Сознание постепенно возвращалось, память – не спешила. Глаза привыкали к темноте. Стало ясно, откуда доносился храп – с печи. Кто-то, тяжело и грузно сопя, спал там. Рядом с кроватью стоял стул, на нём валялась одежда – Вадим сделал к ней два нетвёрдых шага. Да, она, его собственная.

– Ну ладно хоть вещи здесь, – буркнул он вслух.

Собственный голос звучал странно. Хриплый, осевший, ржавый. Он негромко прокашлялся, очищая от незримого кома сухую гортань. Гортань не очистилась, зато сухость её стала настолько вдруг явной, что сделалось просто невыносимо. Он облизал непослушным языком внутренности рта и губы, но стало только хуже – иссохшее чрево не увлажнилось, а лишь болезненно засвербело.

Влага всё же выделилась минутой позже, но оказалась густой и тяжёлой. Вадим уселся на стул – получилось это громко и скрипуче. Он замер. Произведённый им шум не остался не замеченным: печной обладатель храпа заворочался, кашлянул пару раз и задышал ещё тяжелее прежнего. Кроме этого донеслись звуки из соседней комнаты. Это был скрип металлической кровати, а ещё чьё-то сонное бормотание. Вадим опустил голову в ладони.

– Чёрт возьми, чёрт возьми, – шептал он, – я же не хотел больше. Я же зарок давал, я же знаю, что от этого хуже. Что же было? Почему ничего не помню, я же помнил раньше.

– Вадим! – донеслось вдруг с печи. – Это ты бормочешь?

– Кто там? – поднял голову Вадим.

– Не узнаёшь? – усмехнулся голос.

– Я где вообще нахожусь?

Голос хрипло хохотнул.

– А ты подумай!

– Я не могу думать, у меня голова раскалывается.

– Голова? Это плохо. У меня вот голова редко раскалывается. Обычно без головы всё проходит. Зато блевать тянет.

– Иван! – сдавленно крикнул Вадим. – Ты что ль это?

Голос засмеялся.

– А кто ещё!

– Что я у тебя делаю?

– Ночуешь, что ты делаешь…

– А почему я у тебя ночую?

– Потому что домой не смог уйти.

– Чёрт, – держался за голову Вадим, – как же мне плохо!

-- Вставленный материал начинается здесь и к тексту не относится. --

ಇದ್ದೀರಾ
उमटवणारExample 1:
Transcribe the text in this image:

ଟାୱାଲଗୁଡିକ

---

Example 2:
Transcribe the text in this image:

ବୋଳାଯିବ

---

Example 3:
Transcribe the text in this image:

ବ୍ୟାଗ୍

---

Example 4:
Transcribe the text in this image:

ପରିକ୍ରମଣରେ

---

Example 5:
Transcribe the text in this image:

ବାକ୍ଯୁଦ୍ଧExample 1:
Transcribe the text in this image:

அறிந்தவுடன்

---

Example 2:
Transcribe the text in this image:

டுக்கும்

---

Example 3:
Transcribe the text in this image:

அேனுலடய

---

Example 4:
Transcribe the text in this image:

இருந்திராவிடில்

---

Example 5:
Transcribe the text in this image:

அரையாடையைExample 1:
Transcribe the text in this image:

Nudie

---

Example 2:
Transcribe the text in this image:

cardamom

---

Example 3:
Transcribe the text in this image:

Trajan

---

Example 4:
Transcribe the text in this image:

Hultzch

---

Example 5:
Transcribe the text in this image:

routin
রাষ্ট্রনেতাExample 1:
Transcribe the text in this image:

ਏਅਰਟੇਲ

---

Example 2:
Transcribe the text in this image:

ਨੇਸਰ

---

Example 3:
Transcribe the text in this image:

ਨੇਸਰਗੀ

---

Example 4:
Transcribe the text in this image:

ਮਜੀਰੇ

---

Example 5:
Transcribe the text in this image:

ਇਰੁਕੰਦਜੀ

Пелена облаков сгустилась в это время. Расплывчатый свет луны не виднелся больше. Пространство за окнами было черно и уныло.

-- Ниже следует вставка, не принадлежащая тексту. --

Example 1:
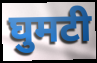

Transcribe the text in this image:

घुमटी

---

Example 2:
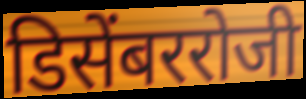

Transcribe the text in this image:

डिसेंबररोजी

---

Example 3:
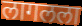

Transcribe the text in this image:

लागलला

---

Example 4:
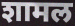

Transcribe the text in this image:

शामल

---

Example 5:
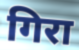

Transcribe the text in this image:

गिराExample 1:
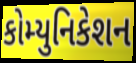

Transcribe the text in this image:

કોમ્યુનિકેશન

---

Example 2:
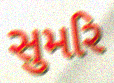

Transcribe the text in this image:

સુમરિ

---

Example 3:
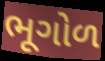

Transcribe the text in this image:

ભૂગોળ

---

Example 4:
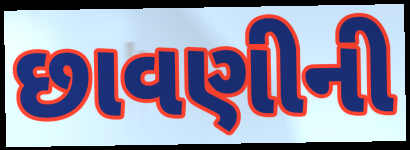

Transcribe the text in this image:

છાવણીની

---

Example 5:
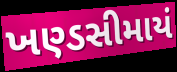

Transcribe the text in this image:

ખણ્ડસીમાયં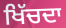
ਖਿੱਚਦਾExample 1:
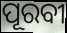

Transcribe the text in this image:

– У тебя где здесь попить можно? – спросил Вадим.

– У печки ведро стоит с водой. Только аккуратнее, не шуми, а то Надьку с детьми разбудишь. Она вчера и так на нас неласково смотрела.

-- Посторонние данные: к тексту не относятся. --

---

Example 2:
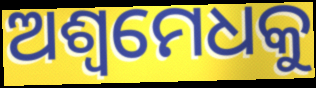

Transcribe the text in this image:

ଅଶ୍ୱମେଧକୁ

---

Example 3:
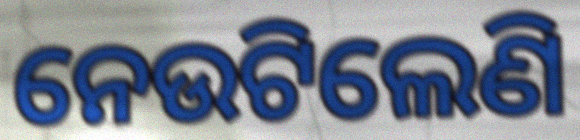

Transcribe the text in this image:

ନେଉଟିଲେଣି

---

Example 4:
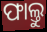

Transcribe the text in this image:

ଫାଲ୍ତୁ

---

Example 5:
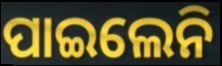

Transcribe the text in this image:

ପାଇଲେନିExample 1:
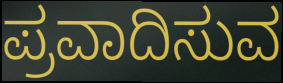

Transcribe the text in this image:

ಪ್ರವಾದಿಸುವ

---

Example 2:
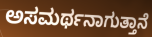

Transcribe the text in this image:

ಅಸಮರ್ಥನಾಗುತ್ತಾನೆ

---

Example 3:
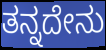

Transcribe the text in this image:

ತನ್ನದೇನು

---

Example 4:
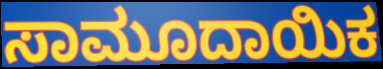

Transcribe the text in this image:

ಸಾಮೂದಾಯಿಕ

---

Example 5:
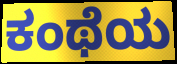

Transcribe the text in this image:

ಕಂಥೆಯ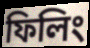
ফিলিংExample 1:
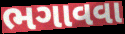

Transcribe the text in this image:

Вадим поднялся со стула и побрёл к ведру. Шёл, вытянув руки. Каждый шаг давался с трудом. Ведро он нашёл быстро, но рядом не оказалось ничего, чем бы можно было зачерпнуть воду. Он попытался отпить прямо из ведра, но поднять его сил не хватило.

– Иван, кружки никакой нет?

– На столе поищи. Или в шкафчике – створку открой.

Вадим открыл дверцу подвесного шкафа, кончиками пальцев нащупал стакан. Зачерпнул им из ведра и махом выпил. Зачерпнул ещё раз и пил уже медленне, короткими, но яростными глотками.

Той же нетвёрдой походкой он вернулся к кровати.

– Ты зачем меня напоил?

– Хе, – хмыкнул Иван, – напоил его! Тебя и уговаривать не пришлось.

– Этого не может быть. Я не мог так просто напиться.

– Ну, отказывался поначалу. А потом, бутылку раздавили когда, сам к Машке побежал.

– Я к Машке бегал?

– Угу. Два пузыря взял. Один недопили немного. Похмелись, легче станет.

– О, горе мне, горе....

– Похмелись. Легче будет, говорю тебе.

– Не, не буду. Я ссать хочу, как тут пройти?

– Как везде. Иди на двор, там найдешь. На мосту только осторожней, не свались.

Подперев плечом тяжёлую дубовую дверь, Вадим с трудом открыл её и зашагал по тёмным сдавленным пустотам на задний двор. Там было тепло. Свинья, спавшая в своём закутке, проснулась от звука шагов и нервно, но негромко захрюкала, забиваясь в угол. Печальная бурёнка задумчиво жевала клок сена. Вадим закрыл за собой дверцу нужника, прикинул, где должно находится отверстие, и пустил в него струю. Попадание было верным.